Là où je passais, les hommes me suivaient du regard. Certains me voulaient dans leur lit et beaucoup y sont arrivés. Celles qui me détestaient disaient que j’étais une chasseuse de mecs, et elles n’avaient qu’à moitié tort : je ne cherchais pas, je choisissais. On m’offrait des cadeaux, de la lingerie fine, de la dentelle, des tangas minuscules, des choses qu’une fille de mon âge n’était soi-disant pas censée avoir. Je les gardais dans un tiroir fermé à clé et je les enfilais quand je savais qu’une bite finirait par entrer en moi ce soir-là.
Au lycée, ma réputation courait dans tous les couloirs. On parlait de moi chez les élèves, chez les garçons et même chez certains professeurs. Les filles me dénigraient parce que leurs petits amis me couraient après à moi, les pauvres, elles n’avaient aucune idée de ce que c’était d’être à ma hauteur, ni de comme je me démerdais bien pour sucer une queue jusqu’au fond. À cette époque, je sortais aussi avec le professeur d’anglais, Esteban, qui me baisait dans les toilettes des profs chaque fois qu’il pouvait, mais ça, c’est une autre histoire. Celle que je veux vous raconter s’est passée dans ce même lycée, un après-midi banal qui s’est gravé en moi pour toujours.
***
Ils avaient décidé de changer tous les ordinateurs parce que les vieux ne servaient plus à rien. Plusieurs techniciens sont venus les installer.
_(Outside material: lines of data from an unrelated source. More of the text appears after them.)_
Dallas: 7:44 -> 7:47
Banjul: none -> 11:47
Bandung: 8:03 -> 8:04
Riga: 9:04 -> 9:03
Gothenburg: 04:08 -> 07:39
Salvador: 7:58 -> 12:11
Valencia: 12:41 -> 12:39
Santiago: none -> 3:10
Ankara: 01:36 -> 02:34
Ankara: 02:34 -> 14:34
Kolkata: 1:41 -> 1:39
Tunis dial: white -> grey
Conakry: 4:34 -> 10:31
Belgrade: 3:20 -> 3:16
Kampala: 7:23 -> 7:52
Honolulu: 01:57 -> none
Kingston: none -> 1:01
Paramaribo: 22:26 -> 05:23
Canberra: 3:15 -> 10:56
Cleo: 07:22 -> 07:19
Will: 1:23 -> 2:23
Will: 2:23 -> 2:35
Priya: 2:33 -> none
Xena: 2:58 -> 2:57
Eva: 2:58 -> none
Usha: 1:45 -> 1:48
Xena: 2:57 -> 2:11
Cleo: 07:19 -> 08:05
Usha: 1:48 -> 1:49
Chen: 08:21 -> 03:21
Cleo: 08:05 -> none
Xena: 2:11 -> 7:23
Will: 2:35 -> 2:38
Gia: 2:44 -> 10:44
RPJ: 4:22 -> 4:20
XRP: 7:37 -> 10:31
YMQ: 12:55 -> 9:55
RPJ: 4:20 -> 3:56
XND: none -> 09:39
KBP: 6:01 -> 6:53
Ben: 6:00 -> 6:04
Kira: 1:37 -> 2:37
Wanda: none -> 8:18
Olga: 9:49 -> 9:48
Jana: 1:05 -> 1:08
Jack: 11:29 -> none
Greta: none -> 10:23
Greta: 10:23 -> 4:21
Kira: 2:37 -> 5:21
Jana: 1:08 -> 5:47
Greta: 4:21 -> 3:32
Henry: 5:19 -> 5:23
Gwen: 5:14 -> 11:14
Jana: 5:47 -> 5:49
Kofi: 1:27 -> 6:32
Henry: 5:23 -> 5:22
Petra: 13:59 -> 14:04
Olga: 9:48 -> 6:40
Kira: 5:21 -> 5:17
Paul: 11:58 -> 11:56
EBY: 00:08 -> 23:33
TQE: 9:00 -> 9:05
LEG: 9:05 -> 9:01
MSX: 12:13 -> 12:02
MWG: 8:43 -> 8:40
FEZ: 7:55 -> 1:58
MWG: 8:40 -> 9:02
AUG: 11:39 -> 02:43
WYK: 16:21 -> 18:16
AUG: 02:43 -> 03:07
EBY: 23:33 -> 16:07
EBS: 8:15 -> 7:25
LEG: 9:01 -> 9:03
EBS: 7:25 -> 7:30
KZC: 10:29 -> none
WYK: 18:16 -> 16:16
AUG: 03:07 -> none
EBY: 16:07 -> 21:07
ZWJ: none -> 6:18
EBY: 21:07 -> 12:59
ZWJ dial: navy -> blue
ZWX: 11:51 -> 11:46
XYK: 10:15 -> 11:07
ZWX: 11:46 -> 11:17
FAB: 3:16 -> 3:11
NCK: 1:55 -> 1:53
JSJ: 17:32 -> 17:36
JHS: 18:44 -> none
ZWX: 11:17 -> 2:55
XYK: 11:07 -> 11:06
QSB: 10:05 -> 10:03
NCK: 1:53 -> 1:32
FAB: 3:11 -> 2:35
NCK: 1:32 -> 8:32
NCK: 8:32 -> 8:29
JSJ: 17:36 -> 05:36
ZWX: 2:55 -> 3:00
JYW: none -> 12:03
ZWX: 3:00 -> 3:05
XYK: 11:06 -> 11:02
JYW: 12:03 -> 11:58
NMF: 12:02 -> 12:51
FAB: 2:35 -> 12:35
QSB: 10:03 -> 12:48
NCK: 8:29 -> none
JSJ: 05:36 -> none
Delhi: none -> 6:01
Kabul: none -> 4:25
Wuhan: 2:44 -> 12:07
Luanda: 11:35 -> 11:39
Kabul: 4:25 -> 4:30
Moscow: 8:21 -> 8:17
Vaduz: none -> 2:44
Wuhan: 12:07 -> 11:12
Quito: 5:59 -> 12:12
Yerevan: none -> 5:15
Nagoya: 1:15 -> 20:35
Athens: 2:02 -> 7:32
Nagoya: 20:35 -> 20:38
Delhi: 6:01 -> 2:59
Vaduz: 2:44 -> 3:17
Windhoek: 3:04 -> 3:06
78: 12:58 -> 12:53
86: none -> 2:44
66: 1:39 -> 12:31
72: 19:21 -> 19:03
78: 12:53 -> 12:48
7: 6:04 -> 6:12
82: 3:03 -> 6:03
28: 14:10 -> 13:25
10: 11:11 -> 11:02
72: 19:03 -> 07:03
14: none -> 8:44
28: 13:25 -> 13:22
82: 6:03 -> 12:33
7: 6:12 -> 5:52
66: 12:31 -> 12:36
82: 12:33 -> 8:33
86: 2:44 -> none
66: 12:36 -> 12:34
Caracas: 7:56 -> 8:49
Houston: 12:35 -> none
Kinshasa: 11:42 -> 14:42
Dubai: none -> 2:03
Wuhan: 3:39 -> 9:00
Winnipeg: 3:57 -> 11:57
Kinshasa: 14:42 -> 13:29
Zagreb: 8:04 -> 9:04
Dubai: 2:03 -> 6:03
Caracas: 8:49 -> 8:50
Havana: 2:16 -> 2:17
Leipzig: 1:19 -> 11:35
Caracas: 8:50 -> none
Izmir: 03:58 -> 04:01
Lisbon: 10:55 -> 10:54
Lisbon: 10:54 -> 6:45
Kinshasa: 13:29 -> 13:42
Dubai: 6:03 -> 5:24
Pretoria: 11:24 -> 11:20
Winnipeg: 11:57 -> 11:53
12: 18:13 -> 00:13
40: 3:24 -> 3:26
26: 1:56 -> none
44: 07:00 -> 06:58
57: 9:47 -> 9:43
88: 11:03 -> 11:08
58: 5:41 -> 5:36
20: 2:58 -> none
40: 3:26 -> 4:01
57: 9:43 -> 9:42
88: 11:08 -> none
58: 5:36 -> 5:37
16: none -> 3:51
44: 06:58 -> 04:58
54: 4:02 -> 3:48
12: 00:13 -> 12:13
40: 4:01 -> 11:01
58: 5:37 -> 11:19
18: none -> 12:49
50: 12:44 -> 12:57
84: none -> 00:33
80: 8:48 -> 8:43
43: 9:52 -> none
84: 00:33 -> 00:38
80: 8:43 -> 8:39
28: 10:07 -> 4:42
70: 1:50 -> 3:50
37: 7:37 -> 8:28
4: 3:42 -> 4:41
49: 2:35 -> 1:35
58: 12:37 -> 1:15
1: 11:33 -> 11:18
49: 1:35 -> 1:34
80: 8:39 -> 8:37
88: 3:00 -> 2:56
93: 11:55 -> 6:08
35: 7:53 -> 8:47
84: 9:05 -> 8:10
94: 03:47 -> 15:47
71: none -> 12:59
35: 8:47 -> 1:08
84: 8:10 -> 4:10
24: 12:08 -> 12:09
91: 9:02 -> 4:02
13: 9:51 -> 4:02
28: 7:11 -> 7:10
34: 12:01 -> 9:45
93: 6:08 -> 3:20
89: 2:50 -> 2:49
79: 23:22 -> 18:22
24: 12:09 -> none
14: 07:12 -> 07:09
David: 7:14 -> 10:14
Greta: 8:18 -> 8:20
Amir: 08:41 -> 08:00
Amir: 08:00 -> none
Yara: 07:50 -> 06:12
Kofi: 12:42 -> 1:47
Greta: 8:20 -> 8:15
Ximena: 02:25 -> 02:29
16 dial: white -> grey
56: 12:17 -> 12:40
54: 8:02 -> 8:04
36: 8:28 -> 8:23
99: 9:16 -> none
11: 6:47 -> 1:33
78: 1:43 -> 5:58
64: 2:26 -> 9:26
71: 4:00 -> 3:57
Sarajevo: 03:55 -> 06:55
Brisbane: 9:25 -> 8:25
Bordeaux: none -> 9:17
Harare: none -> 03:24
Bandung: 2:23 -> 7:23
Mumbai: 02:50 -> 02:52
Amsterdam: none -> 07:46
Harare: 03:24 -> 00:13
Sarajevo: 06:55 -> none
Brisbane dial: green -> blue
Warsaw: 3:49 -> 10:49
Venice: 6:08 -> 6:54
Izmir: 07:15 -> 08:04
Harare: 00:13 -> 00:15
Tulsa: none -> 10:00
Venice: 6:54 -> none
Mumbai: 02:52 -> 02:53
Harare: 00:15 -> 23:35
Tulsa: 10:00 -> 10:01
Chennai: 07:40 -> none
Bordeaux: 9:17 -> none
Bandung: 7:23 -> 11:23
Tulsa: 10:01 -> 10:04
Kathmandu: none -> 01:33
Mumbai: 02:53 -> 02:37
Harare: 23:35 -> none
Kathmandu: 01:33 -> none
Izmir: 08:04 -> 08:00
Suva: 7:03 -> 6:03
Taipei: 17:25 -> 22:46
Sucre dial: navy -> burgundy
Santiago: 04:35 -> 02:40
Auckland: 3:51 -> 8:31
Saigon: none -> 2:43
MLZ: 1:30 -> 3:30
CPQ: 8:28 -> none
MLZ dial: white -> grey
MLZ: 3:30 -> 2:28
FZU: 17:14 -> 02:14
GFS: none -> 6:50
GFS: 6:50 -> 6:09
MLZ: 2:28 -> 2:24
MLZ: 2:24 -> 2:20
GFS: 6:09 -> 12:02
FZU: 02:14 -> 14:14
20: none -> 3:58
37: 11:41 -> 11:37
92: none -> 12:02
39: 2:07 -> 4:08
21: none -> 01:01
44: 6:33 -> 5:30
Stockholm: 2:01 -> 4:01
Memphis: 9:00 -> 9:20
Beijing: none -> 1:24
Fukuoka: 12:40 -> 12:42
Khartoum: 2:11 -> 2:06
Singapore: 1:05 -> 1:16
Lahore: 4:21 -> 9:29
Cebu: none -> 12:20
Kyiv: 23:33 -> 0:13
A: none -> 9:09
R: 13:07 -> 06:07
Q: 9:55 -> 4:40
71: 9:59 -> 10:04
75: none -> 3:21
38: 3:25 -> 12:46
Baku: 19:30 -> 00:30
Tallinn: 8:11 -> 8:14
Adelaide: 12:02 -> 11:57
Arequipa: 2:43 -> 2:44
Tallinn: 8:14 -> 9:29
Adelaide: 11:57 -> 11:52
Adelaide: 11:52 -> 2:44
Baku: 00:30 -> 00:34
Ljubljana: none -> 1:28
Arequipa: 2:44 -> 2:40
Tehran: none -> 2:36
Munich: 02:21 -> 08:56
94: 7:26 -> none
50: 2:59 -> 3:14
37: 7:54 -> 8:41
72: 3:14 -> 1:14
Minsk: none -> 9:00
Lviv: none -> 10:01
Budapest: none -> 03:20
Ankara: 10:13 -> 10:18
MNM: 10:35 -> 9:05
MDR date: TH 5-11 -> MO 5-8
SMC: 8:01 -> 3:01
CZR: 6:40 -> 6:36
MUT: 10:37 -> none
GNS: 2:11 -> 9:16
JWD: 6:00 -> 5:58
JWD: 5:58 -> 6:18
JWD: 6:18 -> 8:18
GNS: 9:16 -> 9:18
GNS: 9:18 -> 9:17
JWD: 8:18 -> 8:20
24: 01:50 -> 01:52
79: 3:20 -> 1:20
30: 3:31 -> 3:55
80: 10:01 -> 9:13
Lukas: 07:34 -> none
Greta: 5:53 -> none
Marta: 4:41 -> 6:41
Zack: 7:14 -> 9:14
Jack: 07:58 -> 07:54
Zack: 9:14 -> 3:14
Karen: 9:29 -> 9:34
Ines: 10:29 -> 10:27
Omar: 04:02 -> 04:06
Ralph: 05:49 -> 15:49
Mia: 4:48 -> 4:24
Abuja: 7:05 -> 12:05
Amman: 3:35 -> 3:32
L’un d’eux s’appelait Damián : brun, grand, avec une façon de bouger qui ne m’avait pas frappée jusqu’à ce que mon amie Camila le désigne pendant une pause.
— Ils sont en train d’installer les nouvelles machines — dit Tatiana en regardant vers la salle d’informatique.
— Vous voyez ce brun là-bas ? — Camila ne le quittait pas des yeux —. Dommage qu’il soit maçon.
— Quel maçon, n’importe quoi — rit Lorena —. La prof d’informatique a dit que c’est un ingénieur systèmes.
Nous nous sommes toutes les quatre retournées pour le regarder en même temps, et oui, il valait bien qu’on s’arrête pour l’observer tranquillement. Camila avait un ou deux ans de plus que nous et c’était la plus audacieuse du groupe. Grande, les yeux foncés et les cheveux noirs, avec un corps qui faisait tourner les têtes. Elle se mordit la lèvre et lâcha un long « mmm » qui en disait déjà long.
— On va aller s’approcher pour voir s’ils nous parlent — proposa-t-elle.
— Hors de question, vas-y toi — répondit Lorena.
— C’est ça, nous on a un copain — ajouta Tatiana en riant.
— Vous êtes des idiotes. Allez, Carolina, toi tu es libre.
Je me suis levée de la chaise, j’ai remonté ma jupe d’uniforme pour qu’elle tombe deux doigts plus haut, j’ai ajusté ma blouse jusqu’à ce que mes seins soient bien marqués et j’ai passé les doigts dans mes cheveux. Je savais parfaitement ce que je faisais.
Quand nous sommes entrées dans la salle, tous les techniciens ont levé les yeux. Camila les a salués avec cette insolence naturelle qui la caractérisait et ils ont répondu aussitôt. Ils nous ont parcourues de la tête aux pieds, et avec l’uniforme moulant et les bas longs, il n’y avait pas grand-chose à imaginer. Nous avons parlé un bon moment. Ils nous ont demandé si on avait des copains, la classe, tout ça, et nous, on flirtait sans aucune retenue.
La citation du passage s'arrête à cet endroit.